I have no idea what his name is. But he has daughters, and was asking me what Teacher's Day gifts he could get for their teachers.

He had a fist on my stomach and I felt a little embarrassed at the way it vibrated at his touch. It was my first time but it wasn't even painful, just a little ticklish. What is the meaning behind this, he was asking, and I started wishing I spoke as easily as I wrote. 

But even if I told him everything he wouldn't understand my grief; he had two breathing versions of what I lost. While he was etching into my skin the date that she left, I wondered if he had tattoos symbolising his own daughters. If he did, they were probably their initials or birth dates, which was still a whole existence more than mine.

I came back a year later but he wasn't there. Another young lad tattooed my semi-colon, and he took a picture of it to post on their Facebook page. But it didn't mean anything because he kept silent the whole time, never asking me what this tattoo meant to me. 

Last April I returned, with a brilliant idea and a poly friend's rough sketch. My first tattooist was there, and we spent some time coming up with the final draft. I told him I wanted a triangle made of flames and roses and feathers, symbolising the friendship between the two most significant boys of my life and I.

The feathers were the hardest to render, until he eventually suggested making it a whole one instead. It fed me another brilliant symbol: that my hurricane was always made of just one chunk, unlike my rose and I who were made of different bits and pieces. My tattooist made some changes in the drawing on his computer until there it was: our love triangle, laid out before me.
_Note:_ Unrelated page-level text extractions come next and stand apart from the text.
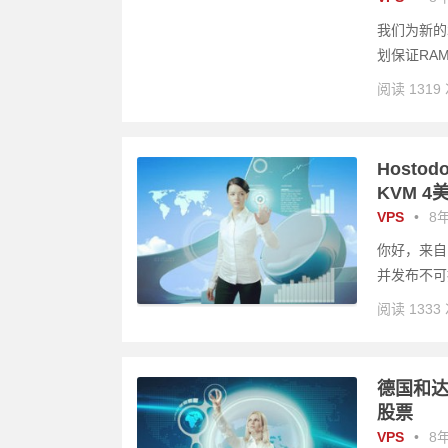
我们为新的2
划保证RAM
阅读 1319
Hostod
KVM 4美
VPS
•
8年
你好，来自H
并发布不可
阅读 1333
德国和达拉斯
股票
VPS
•
8年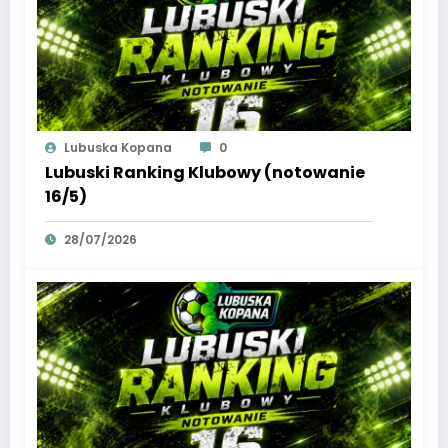
Lubuska Kopana
0
Lubuski Ranking Klubowy (notowanie
16/5)
28/07/2026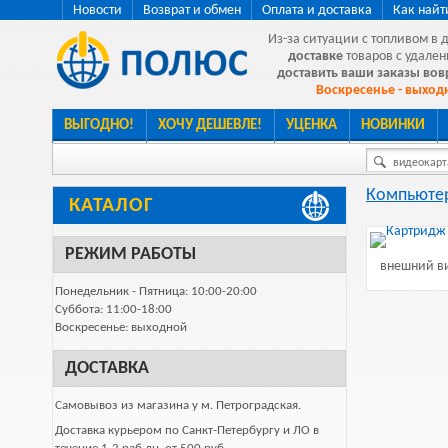
Новости
Возврат и обмен
Оплата и доставка
Как найт
Из-за ситуации с топливом в 
доставке
товаров с удален
доставить ваши заказы во
Воскресенье - выходн
ВЫГОДНО!
ХОЧУ ДЕШЕВЛЕ!
УЦЕНКА
НОВИНКИ
видеокарта
Компьютер
КАТАЛОГ
РЕЖИМ РАБОТЫ
внешний ви
Понедельник - Пятница: 10:00-20:00
Суббота: 11:00-18:00
Воскресенье: выходной
ДОСТАВКА
Самовывоз из магазина у м. Петроградская.
Доставка курьером по Санкт-Петербургу и ЛО в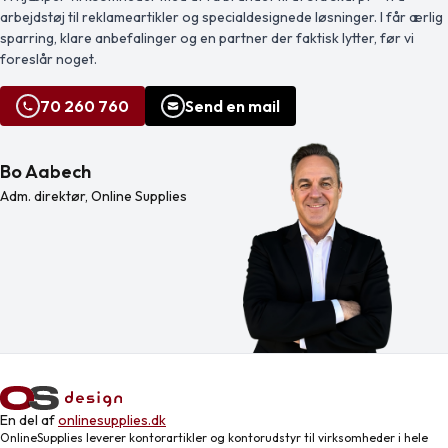
arbejdstøj til reklameartikler og specialdesignede løsninger. I får ærlig
sparring, klare anbefalinger og en partner der faktisk lytter, før vi
foreslår noget.
70 260 760
Send en mail
Bo Aabech
Adm. direktør, Online Supplies
En del af
onlinesupplies.dk
OnlineSupplies leverer kontorartikler og kontorudstyr til virksomheder i hele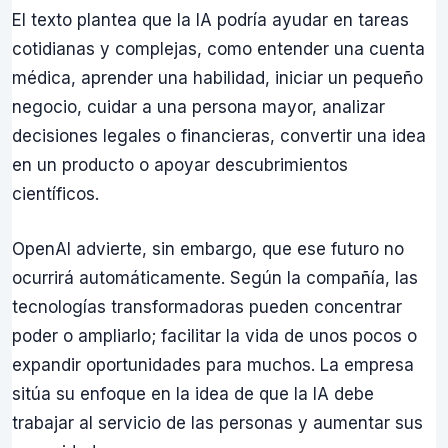
El texto plantea que la IA podría ayudar en tareas
cotidianas y complejas, como entender una cuenta
médica, aprender una habilidad, iniciar un pequeño
negocio, cuidar a una persona mayor, analizar
decisiones legales o financieras, convertir una idea
en un producto o apoyar descubrimientos
científicos.
OpenAI advierte, sin embargo, que ese futuro no
ocurrirá automáticamente. Según la compañía, las
tecnologías transformadoras pueden concentrar
poder o ampliarlo; facilitar la vida de unos pocos o
expandir oportunidades para muchos. La empresa
sitúa su enfoque en la idea de que la IA debe
trabajar al servicio de las personas y aumentar sus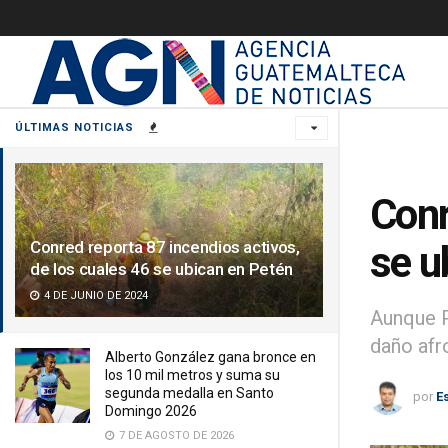
ÚLTIMAS NOTICIAS
Conr
Conred reporta 87 incendios activos,
se u
de los cuales 46 se ubican en Petén
4 DE JUNIO DE 2024
Aunque P
daño afr
Alberto González gana bronce en
los 10 mil metros y suma su
segunda medalla en Santo
por
E
Domingo 2026
7 DE AGOSTO DE 2026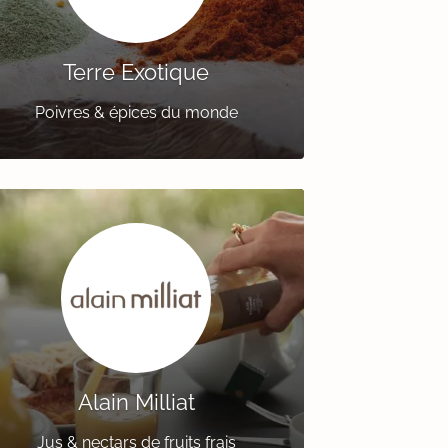
Terre Exotique
Poivres & épices du monde
Alain Milliat
Jus & nectars de fruits frais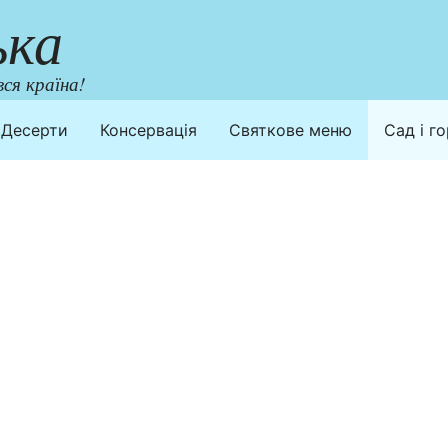
ька
ся країна!
Десерти
Консервація
Святкове меню
Сад і г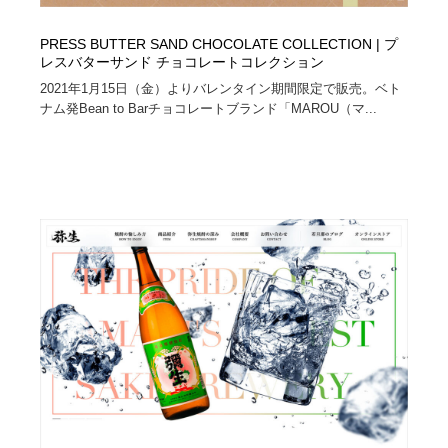
PRESS BUTTER SAND CHOCOLATE COLLECTION | プ
レスバターサンド チョコレートコレクション
2021年1月15日（金）よりバレンタイン期間限定で販売。ベト
ナム発Bean to Barチョコレートブランド「MAROU（マ...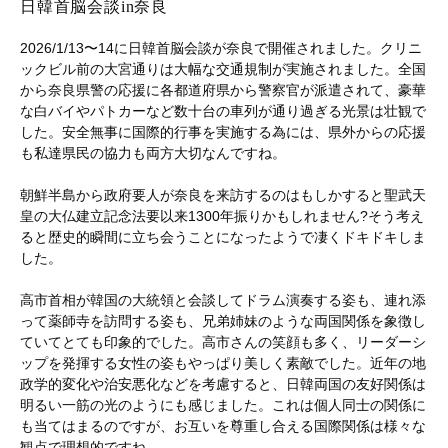
日韓首脳会談in奈良
2026/1/13〜14に日韓首脳会談が奈良で開催されました。クリニ
ックビル前の大宮通りは大幅な交通規制が実施されました。全国
から奈良県警の応援に各都道府県から警察官が派遣されて、豪華
な白バイやパトカーなど数十台の車列が通り過ぎる光景は壮観で
した。安全無事に国際的行事を実施する為には、県外からの応援
も私達県民の協力も両方大切なんですね。
朝鮮半島から政府要人が奈良を来訪するのはもしかすると聖武天
皇の大仏建立記念法要以来1300年振りかもしれません?そう考え
ると歴史的瞬間に立ち会うことになったようで凄くドキドキしま
した。
高市首相が韓国の大統領と会談してドラム演奏する姿も、連れ添
って薬師寺を訪問する姿も、兄弟姉妹のような両国関係を象徴し
ていてとても印象的でした。高市さんの笑顔も多く、リーダーシ
ップを発揮する女性の姿もやっぱり美しく素敵でした。近年の地
政学的変化や治安悪化などを考慮すると、日韓両国の友好関係は
明るい一筋の光のようにも感じました。これは個人同士の関係に
も当てはまるのですが、お互いを尊重し合える国際関係は様々な
観点で理想的ですね。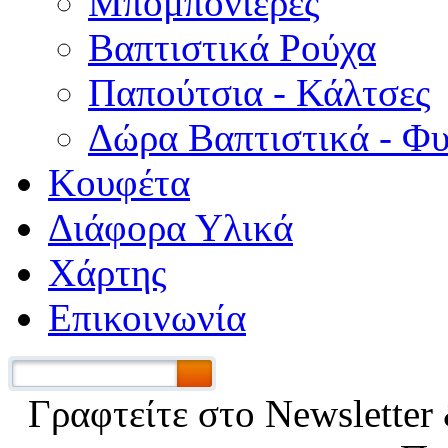
Μπομπονιέρες
Βαπτιστικά Ρούχα
Παπούτσια - Κάλτσες
Δώρα Βαπτιστικά - Φ
Κουφέτα
Διάφορα Υλικά
Χάρτης
Επικοινωνία
Γραφτείτε στο Νewsletter 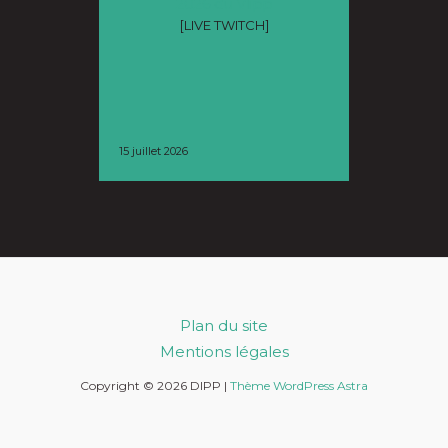
2026 du Vlipp
de Nan
[LIVE TWITCH]
L
15 juillet 2026
9 juillet 2026
Plan du site
Mentions légales
Copyright © 2026 DIPP |
Thème WordPress Astra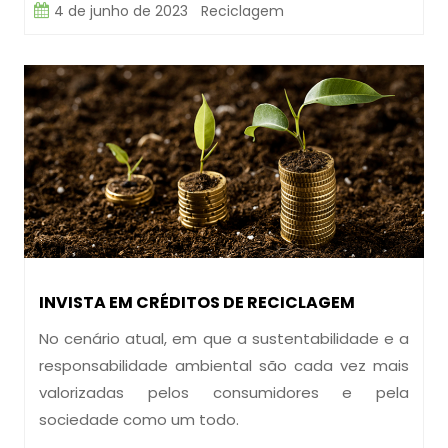
4 de junho de 2023
Reciclagem
INVISTA EM CRÉDITOS DE RECICLAGEM
No cenário atual, em que a sustentabilidade e a
responsabilidade ambiental são cada vez mais
valorizadas pelos consumidores e pela
sociedade como um todo.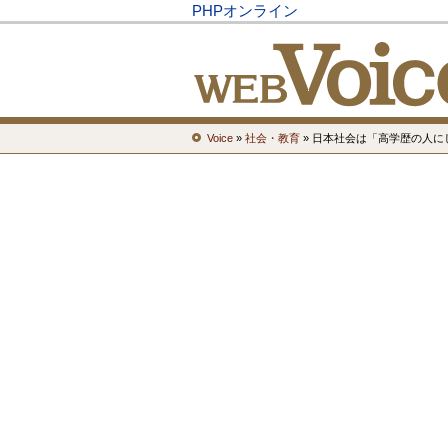
PHPオンライン
Voice
»
社会・教育
» 日本社会は「高学歴の人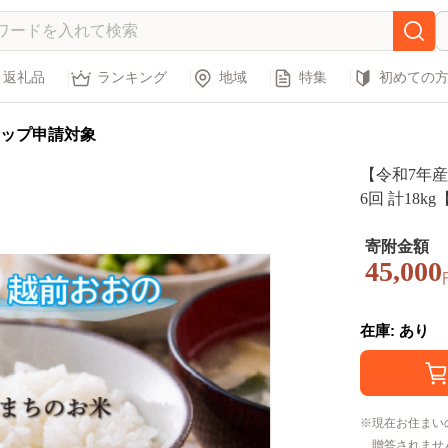
返礼品
ランキング
地域
特集
初めての
ップ申請対象
【令和7年産
6回 計18
まちのお米
寄附金額
45,000
在庫: あり
現在お住まい
贈答されませ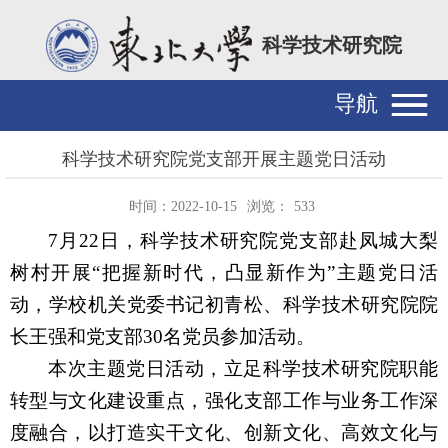
科学技术研究院
导航
科学技术研究院党支部开展主题党日活动
时间：2022-10-15
浏览：
533
7
月
22
日，科学技术研究院党支部赴凤城大梨
树村开展“把握新时代，凸显新作为”主题党日活
动，学校机关党委书记初青松、科学技术研究院院
长王强和党支部
30
名党员参加活动。
本次主题党日活动，立足科学技术研究院职能
转型与文化建设重点，强化支部工作与业务工作深
度融合，以打造实干文化、创新文化、高效文化与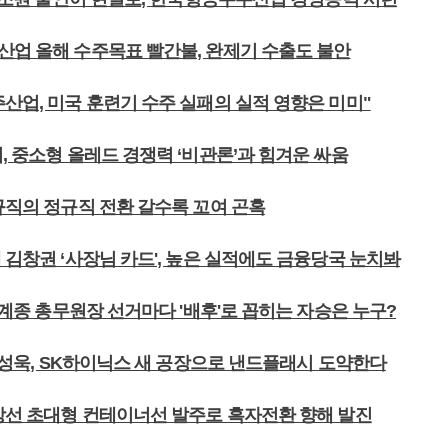
산업 올해 수주목표 빨간불, 완제기 수출도 불안
산업, 미국 훈련기 수주 실패의 실적 영향은 미미"
, 중소형 올레드 경쟁력 ‘비관론’과 힘겨운 싸움
규직의 정규직 전환 갈수록 꼬여 곤혹
 김창권 ‘사장님 카드', 높은 실적에도 금융당국 눈치봐
 조계종 총무원장 선거마다 '배후'로 꼽히는 자승은 누구?
 박성욱, SK하이닉스 새 공장으로 낸드플래시 도약한다
대상선 초대형 컨테이너선 발주로 흑자전환 향해 발진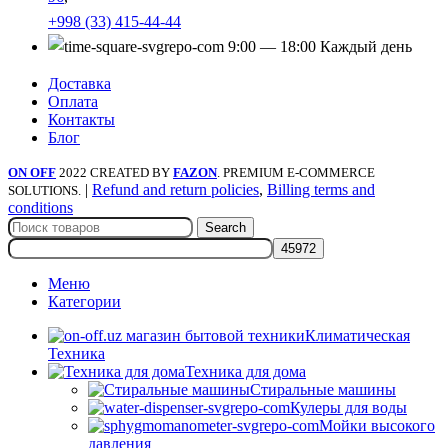
+998 (33) 415-44-44
9:00 — 18:00 Каждый день
Доставка
Оплата
Контакты
Блог
ON OFF
2022 CREATED BY
FAZON
. PREMIUM E-COMMERCE
|
Refund and return policies
,
Billing terms and
SOLUTIONS.
conditions
Search
Меню
Категории
Климатическая
Техника
Техника для дома
Стиральные машины
Кулеры для воды
Мойки высокого
давления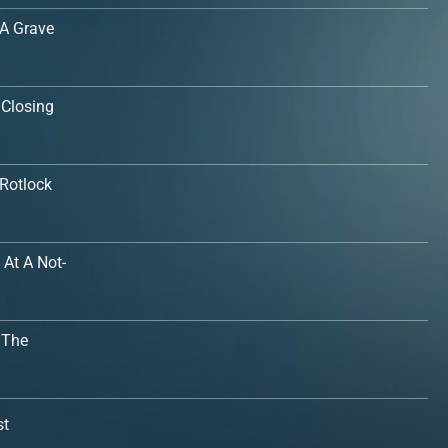
 A Grave
 Closing
 Rotlock
 At A Not-
 The
st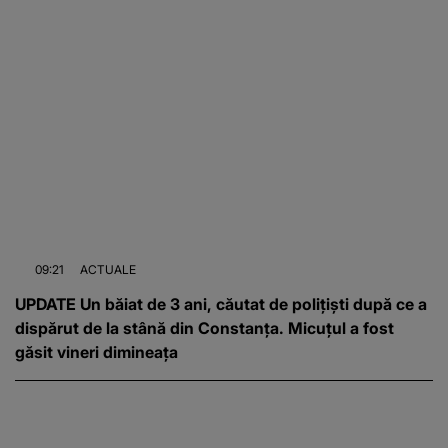
09:21
ACTUALE
UPDATE Un băiat de 3 ani, căutat de polițiști după ce a
dispărut de la stână din Constanța. Micuțul a fost
găsit vineri dimineața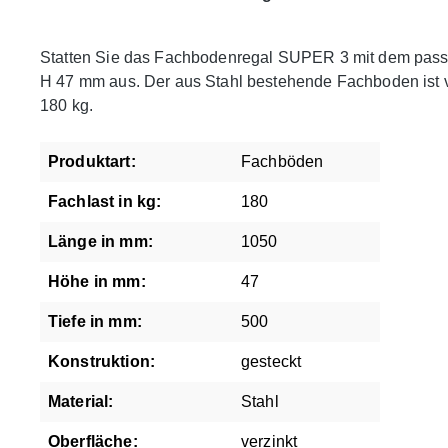
Statten Sie das Fachbodenregal SUPER 3 mit dem pass
H 47 mm aus. Der aus Stahl bestehende Fachboden ist ve
180 kg.
Produktart:
Fachböden
Fachlast in kg:
180
Länge in mm:
1050
Höhe in mm:
47
Tiefe in mm:
500
Konstruktion:
gesteckt
Material:
Stahl
Oberfläche:
verzinkt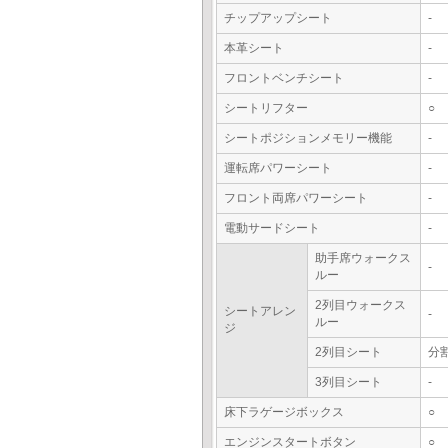
チップアップシート
-
本革シート
-
フロントベンチシート
-
シートリフター
○
シートポジションメモリー機能
-
運転席パワーシート
-
フロント両席パワーシート
-
電動サードシート
-
助手席ウォークス
-
ルー
2列目ウォークス
シートアレン
-
ルー
ジ
2列目シート
分
3列目シート
-
床下ラゲージボックス
○
エンジンスタートボタン
○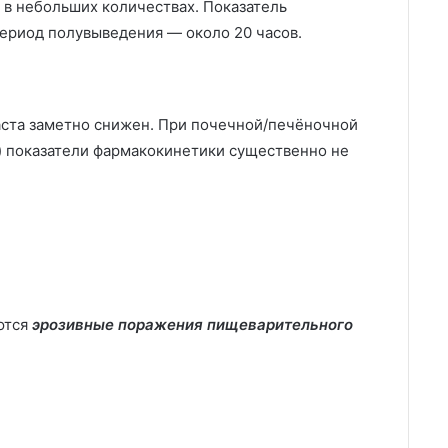
в небольших количествах. Показатель
Период полувыведения — около 20 часов.
аста заметно снижен. При почечной/печёночной
) показатели фармакокинетики существенно не
ются
эрозивные поражения пищеварительного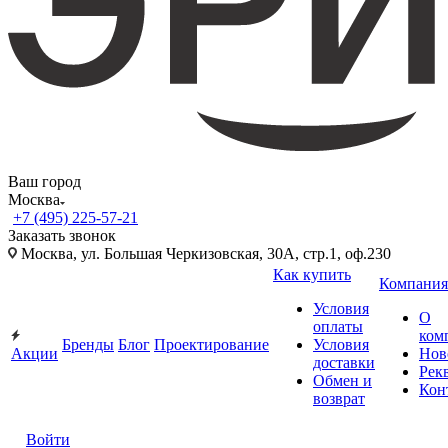
Ваш город
Москва
+7 (495) 225-57-21
Заказать звонок
Москва, ул. Большая Черкизовская, 30А, стр.1, оф.230
Как купить
Компания
Условия
О
оплаты
ком
Бренды
Блог
Проектирование
Условия
Акции
Нов
доставки
Рек
Обмен и
Кон
возврат
Войти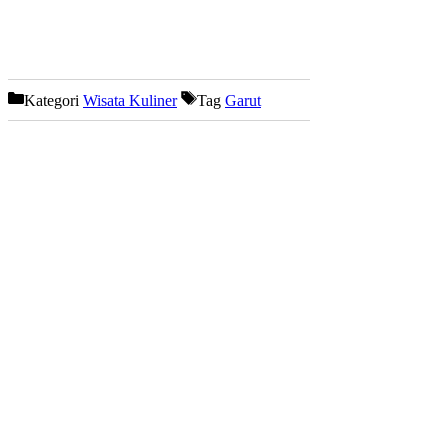
Kategori
Wisata Kuliner
Tag
Garut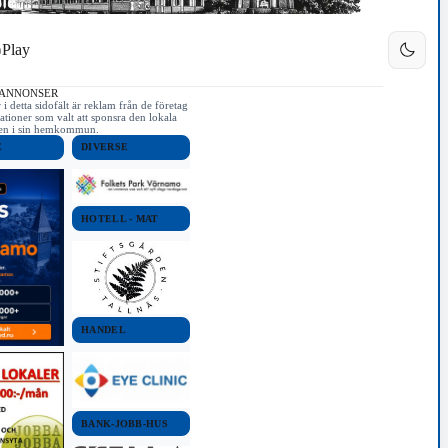
Play
 ANNONSER
i detta sidofält är reklam från de företag
ationer som valt att sponsra den lokala
iken i sin hemkommun.
E
DIVERSE
HOTELL - MAT
HANDEL
BANK-JOBB-HUS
This last tattoo was the most painful for me, physically and probably emotionally. I know it's painful babe, just tahan, he kept reassuring. It only reminded me of the voices at the hospital, telling me it would be alright when I was nearly screaming. I tried my hardest not to flinch even a little after that.

Again, he asked me what it meant and I told him the significance of each side. But I never got to elaborate; once again, I wished I spoke as well as I wrote.

I boarded the train at City Hall again three hours after I entered, with an aching shoulder and a broken heart. It wasn't even the start of this tattoo come to life.